Selected text =
[start]
Octomore farm sits on a commanding position on a hill over looking the village of Port Charlotte near Bruichladdich.
There are dramatic views over the whole island, away to the Northern Irish coast twenty-five miles away, around to the
Paps of Jura. A peaceful place with a tragic story.

The name originates around 1300, from the division of the medieval davoch - or common ground - into eight
workable, self-sustaining units. In this case the ‘Large Eighth’. The large eight was divided in to three tenancies lower,
middle and upper.

It is here that Dirty Dotty’s Well, James Brown's invigorating spring is found, producing the crystal clear water
emerging from 1.8 billion year old Gneiss rock that we use at bottling to reduce from cask strength to 46%. Once there
was also a distillery here.

John Montgomery took over the middle Octomore tenancy around 1815. He had three sons – George, William, and
Alexander. The younger brothers, William and Alexander, farmed their father’s previous farm tenancy near by.

In 1816 John’s eldest son, George, built a small distillery on the farm along with John Macvorran, a fifteen year old lad
(probably George’s brother-in-law) from the neighbouring lower Octomore tenancy, whose father had just died. John
Montgomery, his son George and young John MacVorran became co-partners in Octomore Distillery. It was to be a
short-lived, tragic story of sibling rivalry, stubbornness, hunger and death.

The distillery was a small scale set up, probably only a single still operation, which had a capacity of a mere 270 litres,
not much more than a hogshead. It appears to have been scaled to use the two Octomore tenancies - fifty acres - of
Octomore barley. In it’s second year, 1817- 1818, it produced just 4,491litres or eighteen hogsheads.


A decade later, by 1826-1827, the distillery produced about 65 hogsheads which was clearly not going to make them
rich. About then, 1830 or so, John Montgomery died and it all started to go pair-shaped – big time.
The distillery business was now in George’s name. Then three years later in 1833, he too dropped dead at the age of
only 44. His 12 year old son Donald was his heir – but heir of what?
[end]
Collected material =
[start]
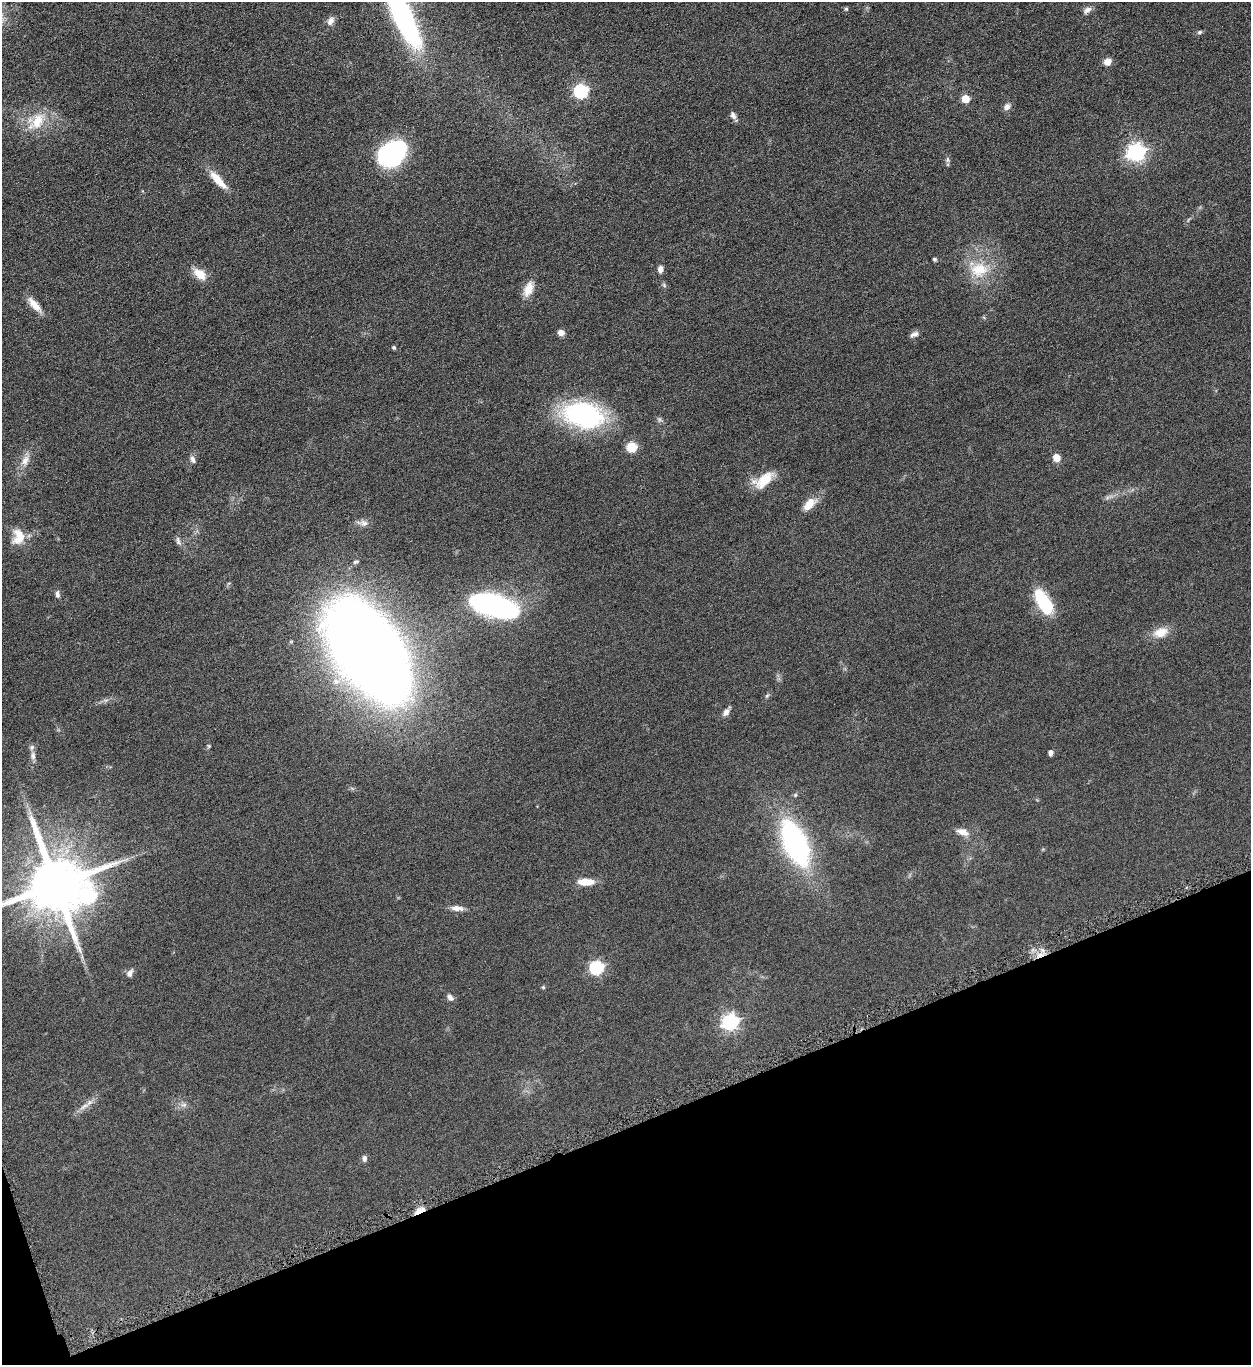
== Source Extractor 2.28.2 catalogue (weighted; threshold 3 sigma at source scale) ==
[end]
Task 1 = From the Octomore history, write out word for word the part that begins with the words containing "The distillery was" and ends with "heir of what?".
Task 2 = According to the Octomore history, at what age did George Montgomery die?
Task 3 = Pick up the Octomore history where it stops and carry it forward.

Exercise output 1 =
The distillery was a small scale set up, probably only a single still operation, which had a capacity of a mere 270 litres,
not much more than a hogshead. It appears to have been scaled to use the two Octomore tenancies - fifty acres - of
Octomore barley. In it’s second year, 1817- 1818, it produced just 4,491litres or eighteen hogsheads.


A decade later, by 1826-1827, the distillery produced about 65 hogsheads which was clearly not going to make them
rich. About then, 1830 or so, John Montgomery died and it all started to go pair-shaped – big time.
The distillery business was now in George’s name. Then three years later in 1833, he too dropped dead at the age of
only 44. His 12 year old son Donald was his heir – but heir of what?

Exercise output 2 = He died at the age of 44.

Exercise output 3 =
George’s younger brother, William, claimed the tenancy of his father’s farm, and so the distillery. But the distilling
business was in George’s name, and now belonged to the adolescent Donald. Or did it? William and Alexander
believed their father had a third share and they were entitled to it and muscled their way in.

By 1839 matters had got out of hand. There was ‘a misunderstanding’ between William, Alexander, Donald and John
MacVorran about the running of the business as well as ‘several other transactions relating to our accounts’. Finally,
on 28th December 1839, it was agreed that arbitration should be sought.

Consequently, eight months later on 7th August 1840, in order to ‘effect a complete settlement of all matters of a
doubtful nature amongst us and to prevent litigation’, the three Montgomeries – the two brothers and their young
cousin - again sought arbitration, but this time over John’s will.

Donald clearly had the right to his father George’s share of the business. William and Alexander claimed their father
John’s third share. But In the days of prima genitor, had John already given it to George, who after all had put in all
the hard work?

We don’t know the result of this adjudication. Clearly no satisfactory resolution was reached. A stalemate – ‘it may be
your distilling business, but it’s my land’ – Intransigence, envy, bloody mindedness meant the distillery shutdown in the
autumn of 1840, just twenty four years after started.

Within a few months, twenty year old Donald married an older Octomore girl, Ann Campbell, and with his young
siblings in tow he seems to have taken the money and run, emigrating to Simcoe County, Ontario. There was nothing
left for him at Octomore.

At this time there were twenty-seven Montgomerys living at Octomore out of 175 souls in 30 houses. Small pox had
been contained, and together with the mild climate and the relative land fertility (compared to other Hebridean islands)
the Island’s population had exploded from 5,000 in 1800 to 15,600 in 1841. Clearly this was unsustainable; the people
were living on a knife edge. For the remaining Montgomerys things were about to go from bad to worse.

Farming had always been tough in the Hebrides. With such rapid population growth and the lack of good quality
farming land, a monoculture soon developed based on the potato. It yielded the highest amount of sustenance per
square yard in the impoverished, sandy soils. And then the potato blight struck in 1846, lasting a decade.
Alexander, with nothing to keep him, emigrated to Ontario in 1848.

In 1849, the island’s benevolent landlord Sir Walter Campbell, with greatly reduced farm rental income, went bankrupt.
Islay was in administration for four years as no buyer could be found. Eventually Charles Morisson bought the island at
a reduced price.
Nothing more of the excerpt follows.